In 2011, Bashir made Mubarak and Gaddafi look like inexperienced amateurs  at internal repression. But attempted genocide probably puts him outside the upper limit of the definition of “dick”. So how about the guy who was tasked with brokering a peaceful solution to the invasion and occupation of Abyei, but who is believed to be so close to the Khartoum regime (detractors point to his brother’s business interests with Khartoum) he was called an “Arab” to his face when community leadership finally got a chance to meet directly with him. He has consistently put forward “options” for resolving the status of Abyei which favour the aggressors and the interim agreement he mediated has not been implemented but simply used by Khartoum to create additional barriers to implementation of the previous agreements they signed. Even if his actions were not malevolent, he has clearly failed.

Thabo Mbeki’s removal as Head of the African Union High Implementation Panel was the third headline demand at the meeting of Ngok Dinka chiefs, community leaders, women, youth, intellectuals and community members 16-17 November 2011. They resolved to: “Call upon the Government of the Republic of South Sudan to immediately discontinue the role played by Mr Thabo Mbeki as mediator in Abyei peace negotiations. We are convinced he is not impartial and suffers from conflict of interest.”

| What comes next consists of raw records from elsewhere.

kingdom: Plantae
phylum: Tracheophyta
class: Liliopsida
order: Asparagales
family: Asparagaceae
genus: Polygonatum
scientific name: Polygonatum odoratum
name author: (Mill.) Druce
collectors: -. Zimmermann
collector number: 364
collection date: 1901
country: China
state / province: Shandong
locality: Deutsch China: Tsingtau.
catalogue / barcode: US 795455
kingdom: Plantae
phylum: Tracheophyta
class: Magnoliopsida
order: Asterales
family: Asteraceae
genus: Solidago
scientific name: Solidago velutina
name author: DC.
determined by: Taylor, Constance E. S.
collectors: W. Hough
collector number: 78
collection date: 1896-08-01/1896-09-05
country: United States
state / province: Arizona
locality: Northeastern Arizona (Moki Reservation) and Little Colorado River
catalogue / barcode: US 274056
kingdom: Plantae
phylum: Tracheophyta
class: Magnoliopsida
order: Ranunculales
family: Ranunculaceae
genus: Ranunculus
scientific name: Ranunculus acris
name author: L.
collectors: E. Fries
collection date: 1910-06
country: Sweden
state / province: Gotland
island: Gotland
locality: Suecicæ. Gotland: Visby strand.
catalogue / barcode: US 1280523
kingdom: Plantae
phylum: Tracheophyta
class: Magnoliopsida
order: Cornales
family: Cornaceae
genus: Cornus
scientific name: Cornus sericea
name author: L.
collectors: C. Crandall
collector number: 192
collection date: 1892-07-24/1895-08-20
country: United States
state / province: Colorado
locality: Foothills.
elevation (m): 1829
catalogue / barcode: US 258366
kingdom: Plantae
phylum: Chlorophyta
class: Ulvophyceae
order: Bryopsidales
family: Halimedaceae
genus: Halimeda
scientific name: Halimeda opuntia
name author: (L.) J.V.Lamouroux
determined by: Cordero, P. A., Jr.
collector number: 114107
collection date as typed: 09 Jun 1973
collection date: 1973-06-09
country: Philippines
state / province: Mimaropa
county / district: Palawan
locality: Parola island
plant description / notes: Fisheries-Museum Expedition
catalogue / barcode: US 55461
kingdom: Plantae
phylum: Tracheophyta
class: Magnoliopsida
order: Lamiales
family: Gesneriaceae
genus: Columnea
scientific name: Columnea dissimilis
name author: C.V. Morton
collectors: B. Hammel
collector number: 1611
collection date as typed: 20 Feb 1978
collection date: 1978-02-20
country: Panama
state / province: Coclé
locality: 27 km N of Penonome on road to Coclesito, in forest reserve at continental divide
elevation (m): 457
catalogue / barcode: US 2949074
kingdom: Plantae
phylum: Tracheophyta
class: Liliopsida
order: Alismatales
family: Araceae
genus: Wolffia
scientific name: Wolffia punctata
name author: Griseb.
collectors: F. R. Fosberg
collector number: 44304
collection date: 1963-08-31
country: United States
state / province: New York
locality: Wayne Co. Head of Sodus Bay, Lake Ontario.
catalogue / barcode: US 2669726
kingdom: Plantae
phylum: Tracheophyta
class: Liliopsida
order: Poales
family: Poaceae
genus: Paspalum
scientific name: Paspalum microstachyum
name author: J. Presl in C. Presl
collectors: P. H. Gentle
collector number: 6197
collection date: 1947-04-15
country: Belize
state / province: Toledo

There is a real feeling amongst the displaced people of Abyei that Mbeki is a figurehead for a self-sustaining peace industry: a rotating platform of discredited former leaders, INGOs, chancers and hangers-on who maintain an international profile and sense of self-worth negotiating meaningless agreements which will never be implemented while staying at expensive hotels for months on end, sipping Johnny Walker and posing for photos with visiting UN members trying to justify their peace credentials to a home audience. Not responsible for a genocide, but certainly living a very comfortable life failing to do anything about it and making the prospects of resolution worse.